For those who have not already read it, the report released by the BIS Task Force will make interesting reading. Some of the figures quoted in there are scary:
- 9% of SMBs sought financing in 2011;
- 1/3 of SMBs applying were unsuccessful in their loan application;
- a projected 5 year funding gap of £44 billion for small businesses (range of £26-59b);
- 1/4 of SMB financial decision makers have a financial qualification.
The Task Force has correctly recognised that there needs to be a multi-pronged assault on blockages in SMB cash flow and financing and there are many positive steps that can be taken.
The 11 main recommendations fall broadly into the following categories:
- Increasing Awareness and Demand for Alternative Forms of Finance
- Improving Access to Capital Markets Financing
- Stimulating Growth Through Supporting Smaller Companies
- Boosting Finance Options for Business
- Developing New Financial Products
- The Evolving Regulatory Environment
The categories all make sense, and each has its own importance. As the Task Force admits, it has “not identified a single silver bullet solution” and has instead “explored a number of useful areas”.
Many of these recommendations are likely to need further study, consultation and time to implement but are a welcome step in the right direction.
One interesting goal is the establishment of the Business Finance Partnership (BFP) to invest in the development of non-bank lending channels.
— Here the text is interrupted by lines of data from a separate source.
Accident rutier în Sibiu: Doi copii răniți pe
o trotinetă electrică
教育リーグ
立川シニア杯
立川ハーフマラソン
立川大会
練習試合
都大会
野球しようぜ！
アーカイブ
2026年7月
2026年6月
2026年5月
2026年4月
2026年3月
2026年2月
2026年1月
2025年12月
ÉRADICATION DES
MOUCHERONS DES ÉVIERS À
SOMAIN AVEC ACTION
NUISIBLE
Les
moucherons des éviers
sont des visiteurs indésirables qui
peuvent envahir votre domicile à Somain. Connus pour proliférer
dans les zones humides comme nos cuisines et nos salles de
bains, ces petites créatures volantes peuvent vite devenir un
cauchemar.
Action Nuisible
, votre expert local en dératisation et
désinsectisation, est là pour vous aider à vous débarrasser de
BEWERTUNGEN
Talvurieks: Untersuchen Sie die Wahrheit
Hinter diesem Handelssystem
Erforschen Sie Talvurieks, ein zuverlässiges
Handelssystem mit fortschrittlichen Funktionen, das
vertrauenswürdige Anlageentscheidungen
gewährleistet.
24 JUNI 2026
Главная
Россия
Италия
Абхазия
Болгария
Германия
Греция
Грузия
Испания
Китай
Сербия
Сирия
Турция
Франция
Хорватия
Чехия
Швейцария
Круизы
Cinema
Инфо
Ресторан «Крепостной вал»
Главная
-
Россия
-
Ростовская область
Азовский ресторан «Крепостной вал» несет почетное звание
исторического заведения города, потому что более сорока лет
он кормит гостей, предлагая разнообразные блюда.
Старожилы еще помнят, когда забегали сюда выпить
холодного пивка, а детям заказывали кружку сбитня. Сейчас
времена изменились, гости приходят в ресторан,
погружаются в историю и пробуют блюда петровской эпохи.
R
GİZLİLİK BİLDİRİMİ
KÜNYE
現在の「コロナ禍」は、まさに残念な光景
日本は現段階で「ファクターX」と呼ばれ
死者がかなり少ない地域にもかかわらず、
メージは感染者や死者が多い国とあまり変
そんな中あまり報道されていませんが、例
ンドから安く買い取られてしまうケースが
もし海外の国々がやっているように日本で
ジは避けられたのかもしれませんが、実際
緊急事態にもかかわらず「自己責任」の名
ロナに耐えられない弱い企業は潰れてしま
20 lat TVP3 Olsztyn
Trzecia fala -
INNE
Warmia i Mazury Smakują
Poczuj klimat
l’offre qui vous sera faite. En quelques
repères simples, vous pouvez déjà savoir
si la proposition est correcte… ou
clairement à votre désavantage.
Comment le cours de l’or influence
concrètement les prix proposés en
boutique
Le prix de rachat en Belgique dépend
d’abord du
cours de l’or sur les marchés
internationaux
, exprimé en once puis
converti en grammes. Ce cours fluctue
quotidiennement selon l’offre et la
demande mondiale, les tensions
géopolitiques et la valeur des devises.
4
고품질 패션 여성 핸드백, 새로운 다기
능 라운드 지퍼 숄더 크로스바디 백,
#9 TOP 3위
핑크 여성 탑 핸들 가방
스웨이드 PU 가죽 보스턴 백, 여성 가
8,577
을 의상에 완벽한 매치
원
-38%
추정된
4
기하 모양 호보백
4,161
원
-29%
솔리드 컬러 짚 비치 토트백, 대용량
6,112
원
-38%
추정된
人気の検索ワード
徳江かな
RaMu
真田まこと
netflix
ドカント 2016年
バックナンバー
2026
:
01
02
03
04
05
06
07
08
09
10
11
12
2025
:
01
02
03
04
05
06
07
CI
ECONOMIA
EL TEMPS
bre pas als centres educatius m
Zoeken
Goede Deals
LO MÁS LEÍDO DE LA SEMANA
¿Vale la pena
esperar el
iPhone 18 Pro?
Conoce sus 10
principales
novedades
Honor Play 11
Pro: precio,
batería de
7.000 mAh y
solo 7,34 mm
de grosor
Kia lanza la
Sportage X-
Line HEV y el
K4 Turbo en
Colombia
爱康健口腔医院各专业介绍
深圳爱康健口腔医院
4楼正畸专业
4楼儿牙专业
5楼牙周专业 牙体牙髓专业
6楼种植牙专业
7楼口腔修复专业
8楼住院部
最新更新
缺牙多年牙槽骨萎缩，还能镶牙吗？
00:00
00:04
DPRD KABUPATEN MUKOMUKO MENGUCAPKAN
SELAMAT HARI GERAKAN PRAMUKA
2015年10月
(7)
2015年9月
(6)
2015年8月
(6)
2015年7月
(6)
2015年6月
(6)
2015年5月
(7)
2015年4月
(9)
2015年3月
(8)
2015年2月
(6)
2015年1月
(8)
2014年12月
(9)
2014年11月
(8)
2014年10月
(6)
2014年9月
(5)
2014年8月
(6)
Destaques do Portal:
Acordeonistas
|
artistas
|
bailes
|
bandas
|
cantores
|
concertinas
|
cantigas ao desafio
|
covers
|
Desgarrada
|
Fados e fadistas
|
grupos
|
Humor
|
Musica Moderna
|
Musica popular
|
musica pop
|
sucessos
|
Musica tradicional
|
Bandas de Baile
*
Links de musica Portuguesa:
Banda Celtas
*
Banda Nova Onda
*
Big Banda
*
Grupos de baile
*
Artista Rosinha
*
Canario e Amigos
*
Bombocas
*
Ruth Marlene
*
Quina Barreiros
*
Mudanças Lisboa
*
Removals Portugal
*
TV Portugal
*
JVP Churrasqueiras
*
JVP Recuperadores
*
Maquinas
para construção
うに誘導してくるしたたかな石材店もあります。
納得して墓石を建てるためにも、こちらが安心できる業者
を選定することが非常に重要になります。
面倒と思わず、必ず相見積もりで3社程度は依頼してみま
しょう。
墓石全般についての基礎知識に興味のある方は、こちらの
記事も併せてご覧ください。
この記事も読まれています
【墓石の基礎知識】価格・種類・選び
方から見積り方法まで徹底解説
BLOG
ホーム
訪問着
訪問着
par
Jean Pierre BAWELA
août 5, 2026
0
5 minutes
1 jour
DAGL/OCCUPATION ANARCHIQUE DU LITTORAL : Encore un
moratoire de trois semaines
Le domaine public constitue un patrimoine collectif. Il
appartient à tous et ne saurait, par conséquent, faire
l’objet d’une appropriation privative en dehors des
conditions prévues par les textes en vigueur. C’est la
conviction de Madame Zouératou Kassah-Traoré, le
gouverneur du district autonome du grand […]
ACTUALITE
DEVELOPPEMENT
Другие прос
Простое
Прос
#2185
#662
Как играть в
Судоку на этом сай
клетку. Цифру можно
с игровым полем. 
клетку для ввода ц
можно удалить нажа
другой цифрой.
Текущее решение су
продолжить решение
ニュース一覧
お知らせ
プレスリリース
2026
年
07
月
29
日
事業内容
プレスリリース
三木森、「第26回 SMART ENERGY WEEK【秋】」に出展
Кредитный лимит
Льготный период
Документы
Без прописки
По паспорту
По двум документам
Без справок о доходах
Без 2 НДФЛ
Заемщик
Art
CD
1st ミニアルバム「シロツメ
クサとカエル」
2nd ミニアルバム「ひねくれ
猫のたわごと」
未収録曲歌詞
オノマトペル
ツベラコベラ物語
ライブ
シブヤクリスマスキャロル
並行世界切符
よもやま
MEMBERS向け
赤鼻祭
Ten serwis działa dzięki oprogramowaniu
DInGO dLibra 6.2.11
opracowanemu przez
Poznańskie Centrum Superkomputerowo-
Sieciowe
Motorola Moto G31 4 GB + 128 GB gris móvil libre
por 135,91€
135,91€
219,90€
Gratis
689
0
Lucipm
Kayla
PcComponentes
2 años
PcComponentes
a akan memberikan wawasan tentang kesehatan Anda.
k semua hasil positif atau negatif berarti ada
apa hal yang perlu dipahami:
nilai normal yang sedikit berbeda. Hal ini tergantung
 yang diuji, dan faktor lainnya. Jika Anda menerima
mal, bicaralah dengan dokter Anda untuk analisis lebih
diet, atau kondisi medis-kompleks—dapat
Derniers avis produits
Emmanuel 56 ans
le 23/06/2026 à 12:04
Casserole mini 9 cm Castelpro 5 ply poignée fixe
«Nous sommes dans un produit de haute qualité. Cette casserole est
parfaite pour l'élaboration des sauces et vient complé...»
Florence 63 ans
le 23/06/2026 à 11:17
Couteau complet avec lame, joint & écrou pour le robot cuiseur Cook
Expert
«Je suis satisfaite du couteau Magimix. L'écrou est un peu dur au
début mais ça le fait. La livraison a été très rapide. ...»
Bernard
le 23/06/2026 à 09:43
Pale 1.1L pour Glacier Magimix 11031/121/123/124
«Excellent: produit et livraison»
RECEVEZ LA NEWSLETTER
With a shrinking lending pool, adding alternative sources to business finance is key.
Before worrying about investing in models that the private sector can do just fine, the BFP needs to get the regulation and objectives right, and make sure that balanced (not overzealous, rules-based bureaucracy) regulation is supplemented by conducive infrastructure that facilitates the end to end flow of credit.
If constituted properly, the two proposed agencies could play a vital role in tying all the pieces together and make sure the various market components function well and keep the system running.
The recommendations on e-invoicing, and invoice finance and supply chain finance are closest to my own heart, and ones I believe have the ability to quickly and significantly make a difference.
Not only does supply chain financing and invoice finance offer businesses a better chance of securing finance within their means, it can also free up 50% more capital for banks (to further on lend to other businesses).
This area has huge potential for non bank participation and commercial debt investors can lend to SMBS as easily as banks and asset lenders, making it the fastest way to improve liquidity to SMBs.
The Task Force, is understandably, enticed by the idea of auctions and exchanges and these can play a role in widening access to receivables finance. However, as I mentioned in previous posts, I don’t think that the market is ready for these to take up a meaningful slice of the invoice finance pie just yet. The industry will need to take a few more steps in the right direction for all the pieces of the puzzle to come together and the new entrants to find the right business model and traction.
In the meantime, using technology to improve working capital management, simplifying, standardizing and improving invoicing and rethinking how the financing process can be made simpler and more pleasant will make it easier for new innovation to be adopted.
That is something even a start-up can tackle. I can certainly think of one that has started trying!